Natur pur

Natur pur

Draußen ist es still, so still, wie lange nicht mehr. Wir übernachten im Wald unter hohen Karribäumen. Die nächste Straße ist kilometerweit entfernt. Nur ein schmaler Weg führt zum Übernachtungsplatz. Gespannt lauschen wir in die dunkle Stille. Da ist nichts, nicht das kleinste Geräusch. Das ändert sich gegen Morgen. Die Natur erwacht und mit ihr die Tiere. Kängurus ziehen durch den Wald und suchen sich ihr Frühstück. Mit einem Gurren und anschließendem Gelächter melden sich einige Kookaburra. Die Vögel stecken mit dem Schrei, der an ein gehässiges menschliches Lachen erinnert, ihre Reviere ab. Von Weither hören wir die Antwort auf den Vogelruf: Hier sitze ich.
Apropos Vögel. Dass Affen dreist sind, konnten wir in Afrika mehrfach erfahren. So scheuten sie nicht davor zurück, vom Frühstückstisch die Eier zu klauen. In Australien übernehmen Vögel die Rolle der Affen. Das Ganze läuft noch einen Zacken schärfer ab, als in Afrika: Wir sitzen auf einer Bank, jeder hat sein Lunchbrot in der Hand. Plötzlich streift Jörg eine Flügelschwinge am Ohr und Babsi schaut ihrem Lunchbrot hinterher. Unbemerkt hat der Vogel einige Meter hinter unserem Rastplatz auf seine Gelegenheit gewartet. Furchtlos stürzt er sich zwischen uns hindurch und schnappt mit seinen Krallen blitzschnell die Mahlzeit, um sie in sicherem Abstand auf dem Boden abzulegen. Nun ist das Brot mit Wurst und Käse eine Nummer zu groß für das Tier. Geschickt nimmt das Federvieh die Einzelteile in den Schnabel und schlägt sie immer wieder auf die Erde, bis verzehrbare Portionen entstehen. Der hungrige Räuber ist ein Kookaburra, der zur Familie der Eisvögel gehört. Mit einer Größe von rund 45 Zentimetern ist er das größte Familienmitglied.
Nach einer Viertelstunde ist der Vogel satt. Auf dem Wanderweg bleibt die gute Butter zurück, an der sich inzwischen einige Ringsittiche schaffen. Babsi bekommt zum Trost ein großes Stück Schokolade.

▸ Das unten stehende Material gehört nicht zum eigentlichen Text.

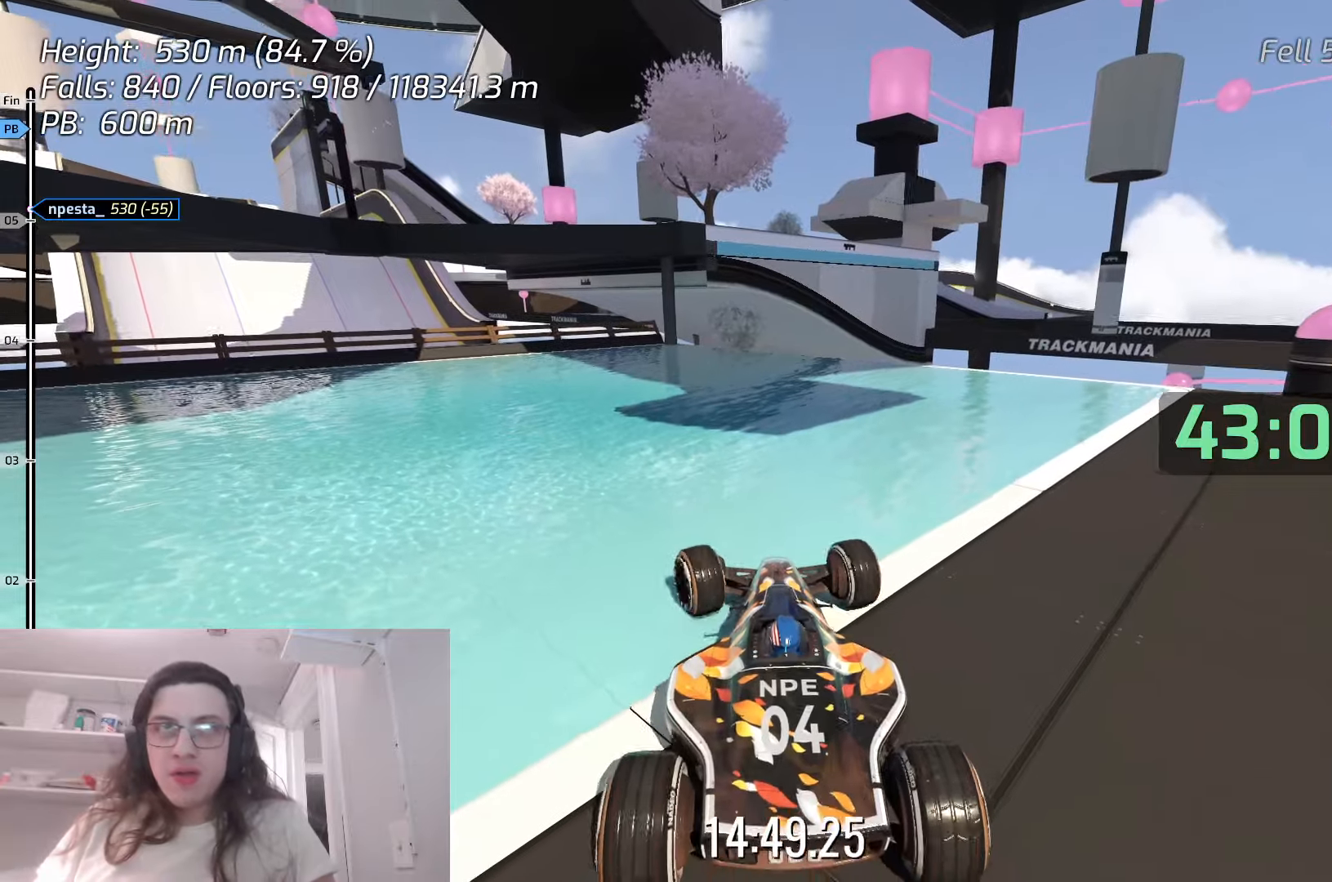
{"keys": [], "events": [[183, "up", "up"], [433, "left", "up"]]}
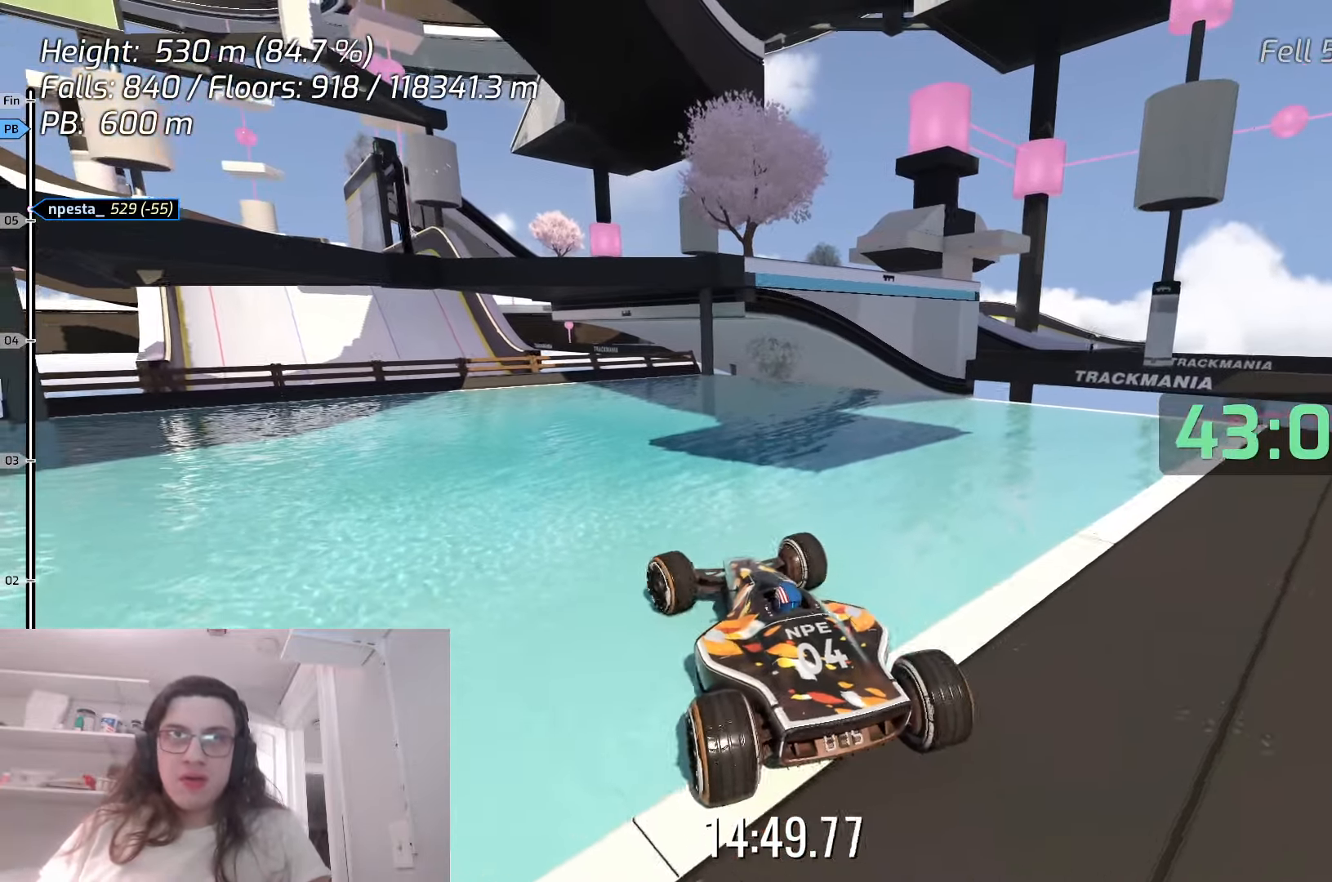
{"keys": [], "events": []}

Nach einiger Zeit im Karriwald müssen wir unsere Vorräte auffrischen. Während wir unser WoMo für die Weiterreise vorbereiten, stutzen wir kurz. Wohin mit dem ganzen Müll? Es ist immer wieder erstaunlich, wieviel sich davon ansammelt, wenn man einige Zeit fernab der Zivilisation unterwegs ist. Auf Campingplätzen bringt man Rester recht gedankenlos zur Tonne. Da es im Busch weder Mülleimer noch Papierkörbe gibt, versuchen wir selbst den Müll sinnvoll zu entsorgen. Bioabfälle gehen zurück in die Natur, Papier wird zum Anzünden der Grillfeuer verwendet. Übrig bleiben zahlreiche Plastebehälter, die nach einigen Tagen einen voluminösen Umfang einnehmen. Hier bleibt nur das Einlagern bis dann endlich wieder ein Müllbehälter in Sichtweite ist.

Windy Harbour

Windy Harbour macht seinem Namen alle Ehre. Einen Hafen gibt es an diesem Ort zwar schon lange nicht mehr, dafür umso mehr Wind. Der Sturm bläst unser Wohnmobil fast um. In der Nacht kommt Regen hinzu. Die Tropfen werden von den Böen auf das Dach gepeitscht, an Schlaf ist nicht zu denken. Am nächsten Morgen ist der Spuk vorbei, die Sonne scheint, als sei nichts gewesen. Unser nächster Stellplatz im Shanon-Nationalpark liegt windgeschützt, dafür unter Bäumen. Wieder regnet es in der Nacht. Wieder knallen die Tropfen auf das Dach des Wohnmobils und bringen uns um den Schlaf. Auch als der Regen schon lange aufgehört hat, schütteln die Bäume noch immer Ihr Nass aus den Kronen. Erst im Morgengrauen schlafen wir ein.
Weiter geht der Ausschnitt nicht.